→ **CONSIGNE**
Reprenez le texte historique sur les Muscadins de Theizé et poursuivez-le à partir de sa dernière phrase.

→ **EXTRAIT FOURNI**

------------------------------------

Le lecteur s'il habite la région des Pierres Dorées depuis une décennie ou deux aura, sans doute, entendu parler des " Muscadins de Theizé ", sans toujours connaître l'origine de cette " appellation ".Il est tout excusé tant la conspiration du silence a été grande jusqu'à nos jours ou presque.


Plusieurs auteurs ont plus ou moins retracé des épisodes de cette affaire et nous devons à Jacques Branciard de Gleizé, d'avoir récemment (en 1994) présenté un mémoire sérieux et documenté sur cette page de l'histoire de Theizé et des communes environnantes.

En 1793, la situation de la France est tragique : sur le territoire national, c'est la guerre civile ; aux frontières, les coalisés (émigrés et troupes étrangères) poursuivent leur offensive. Cette situation est particulièrement confuse dans notre région : Lyon est en effet aux mains des insurgés qui ont arrêté Chalier et Bertrand le 29 mai. Ce sont des Girondins modérés qui veulent arrêter les excès de la Révolution mais aussi de riches bourgeois et des royalistes contre-révolutionnaires qui veulent rester maîtres de la situation.

------------------------------------

→ **DONNÉES DU CORPUS**

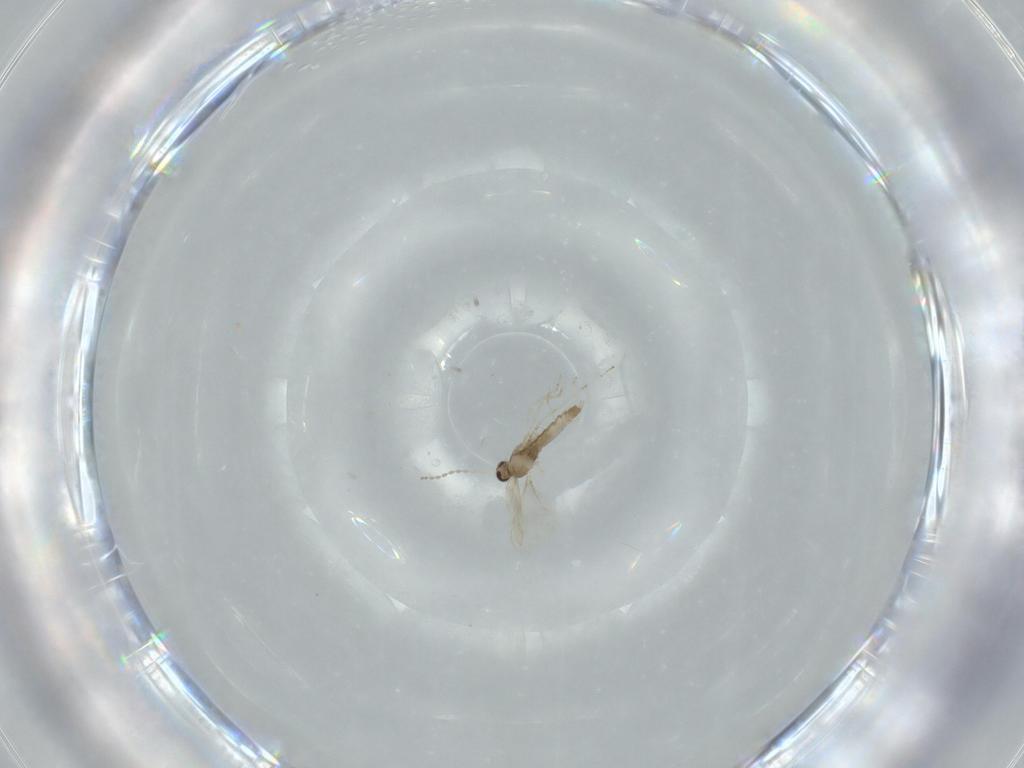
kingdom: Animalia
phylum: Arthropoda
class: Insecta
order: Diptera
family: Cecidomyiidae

------------------------------------

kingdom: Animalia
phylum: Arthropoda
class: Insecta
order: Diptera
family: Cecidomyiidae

------------------------------------

→ **PROBLÈME RÉSOLU**
 

Robespierre et les Montagnards, qui contrôlent la Convention, après la chute des Girondins le 2 juin 1793 , instaurent un régime de terreur pour lutter contre les ennemis de l'intérieur et de l'extérieur. Le 12 juillet, la ville de Lyon est décrétée en état de rébellion contre la République. Le 16 juillet, Challier est guillotiné et le siège de Lyon débute le 7 août. Le 29 août , une bataille meurtrière repousse les assaillants hors de Lyon. Mais le 9 octobre, l'armée du Général Doppet, aidée des " gardes nationales " locales, reprend la ville tandis que les insurgés lyonnais, commandés par le général de Précy, s'enfuient de Lyon par Vaise et les Monts d'Or. Ils veulent gagner la Suisse mais, arrêtés par des gardes nationales, n'y parviendront pas. Ils se dirigent donc sur Morancé et les Bois d'Alix. Ce qui s'est passé alors dans ces bois a été à peu près retracé de la manière suivante, à partir de documents authentiques mais aussi de la tradition orale, avec toutes ses incertitudes et ses contradictions. Citons, sur ce point, le florilège rassemblé par J. Branciard :

" En ce temps-là, les bois d'Alix s'étendaient jusqu'en haut du coteau et les villages de Theizé, Jarnioux, Pouilly, Lachassagne, Charnay et Châtillon étaient à l'orée de cette forêt peuplée de loups et de bandits."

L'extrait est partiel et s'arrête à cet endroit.